Since the appeal bond did not in itself operate to vacate the justice's judgment, and as the county court, by appeal, had no jurisdiction, under the statute, over the case or the void judgment of the justice, the county court could only enter such judgment order as was within its authority to do. Consequently the order of decree will be construed so as to uphold the authority of the county court and its obvious intent. According to the record and the recitals in its judgment order the county court was intending in fact to pass judgment only on the motion of appellant to dismiss the appeal for want of authority to entertain it. And the verbiage of the judgment order "that said cause be, and the same is hereby, dismissed" must be considered, in view of what precedes it, as intending and having the effect simply as a dismissal or striking from the docket of the appeal as such. The word "cause," in view of what precedes it, is sufficiently comprehensive to include and truly represent the action of the court in dismissing the appeal.

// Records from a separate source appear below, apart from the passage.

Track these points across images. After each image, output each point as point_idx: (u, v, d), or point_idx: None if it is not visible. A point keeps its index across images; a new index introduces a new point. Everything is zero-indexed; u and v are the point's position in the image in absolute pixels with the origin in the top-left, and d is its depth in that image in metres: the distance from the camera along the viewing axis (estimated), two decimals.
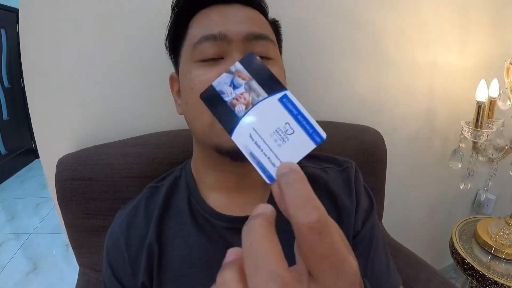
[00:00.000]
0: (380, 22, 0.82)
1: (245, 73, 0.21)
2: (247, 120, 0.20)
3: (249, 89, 0.21)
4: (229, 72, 0.21)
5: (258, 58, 0.22)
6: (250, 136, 0.20)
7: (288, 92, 0.21)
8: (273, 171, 0.19)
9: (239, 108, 0.21)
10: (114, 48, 0.61)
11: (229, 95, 0.21)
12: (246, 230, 0.16)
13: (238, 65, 0.22)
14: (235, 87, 0.21)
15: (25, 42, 0.58)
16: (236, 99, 0.21)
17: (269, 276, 0.14)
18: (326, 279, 0.15)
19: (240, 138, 0.20)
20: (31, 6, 0.56)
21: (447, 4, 0.90)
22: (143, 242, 0.42)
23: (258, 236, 0.16)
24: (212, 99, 0.21)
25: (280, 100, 0.21)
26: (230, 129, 0.20)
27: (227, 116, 0.21)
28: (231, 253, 0.17)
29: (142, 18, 0.61)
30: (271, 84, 0.21)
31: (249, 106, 0.21)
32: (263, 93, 0.21)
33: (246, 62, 0.22)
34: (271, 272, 0.14)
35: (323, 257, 0.15)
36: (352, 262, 0.16)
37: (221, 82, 0.21)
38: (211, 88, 0.21)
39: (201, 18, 0.40)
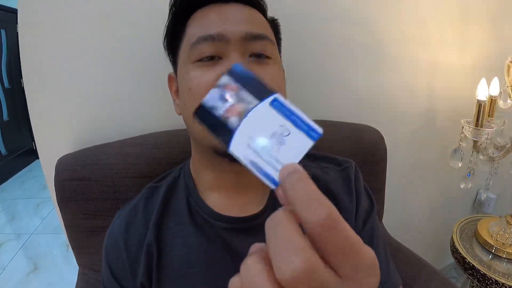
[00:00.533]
0: (380, 21, 0.82)
1: (233, 84, 0.21)
2: (242, 130, 0.20)
3: (240, 99, 0.21)
4: (218, 86, 0.22)
5: (243, 67, 0.22)
6: (248, 145, 0.20)
7: (277, 95, 0.21)
8: (276, 176, 0.19)
9: (232, 120, 0.21)
10: (113, 48, 0.61)
11: (220, 109, 0.21)
12: (270, 218, 0.16)
13: (225, 78, 0.22)
14: (225, 100, 0.21)
15: (24, 42, 0.58)
16: (228, 111, 0.21)
17: (294, 251, 0.14)
18: (346, 271, 0.15)
19: (238, 149, 0.20)
20: (30, 6, 0.56)
21: (447, 2, 0.90)
22: (142, 242, 0.42)
23: (284, 221, 0.16)
24: (205, 116, 0.21)
25: (271, 104, 0.21)
26: (226, 143, 0.20)
27: (222, 131, 0.21)
28: (254, 247, 0.17)
29: (141, 18, 0.60)
30: (260, 90, 0.21)
31: (242, 116, 0.21)
32: (254, 101, 0.21)
33: (233, 74, 0.22)
34: (296, 248, 0.14)
35: (339, 252, 0.15)
36: (367, 252, 0.16)
37: (211, 98, 0.21)
38: (202, 106, 0.21)
39: (199, 17, 0.40)
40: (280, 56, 0.46)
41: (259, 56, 0.39)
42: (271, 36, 0.42)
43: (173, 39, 0.43)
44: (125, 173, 0.57)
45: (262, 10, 0.44)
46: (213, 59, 0.38)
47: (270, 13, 0.47)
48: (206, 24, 0.38)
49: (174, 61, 0.44)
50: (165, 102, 0.58)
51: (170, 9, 0.43)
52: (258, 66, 0.38)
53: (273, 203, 0.45)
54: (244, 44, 0.37)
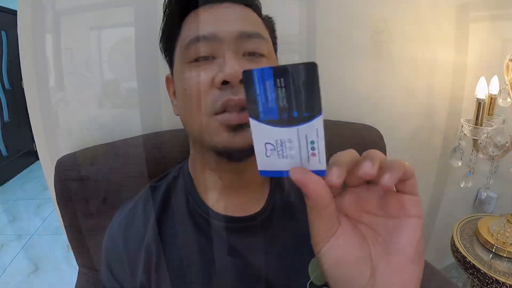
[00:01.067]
0: (379, 20, 0.82)
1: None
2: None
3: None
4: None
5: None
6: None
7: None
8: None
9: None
10: (113, 48, 0.61)
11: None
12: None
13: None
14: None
15: (24, 43, 0.58)
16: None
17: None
18: None
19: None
20: (30, 7, 0.56)
21: (447, 1, 0.90)
22: (142, 242, 0.42)
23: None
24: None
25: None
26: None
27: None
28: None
29: (141, 18, 0.61)
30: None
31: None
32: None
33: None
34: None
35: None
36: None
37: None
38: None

The fact that the county court awarded such costs as "each" party incurred in the appeal is an adjudication favorable to that extent to appellant, and of which he cannot well complain. It was proper for appellee to complain, which he does not do, that all the costs of the appeal, rather than a portion, were not taxed against the defendants attempting the appeal.
The judgment of the county court is affirmed.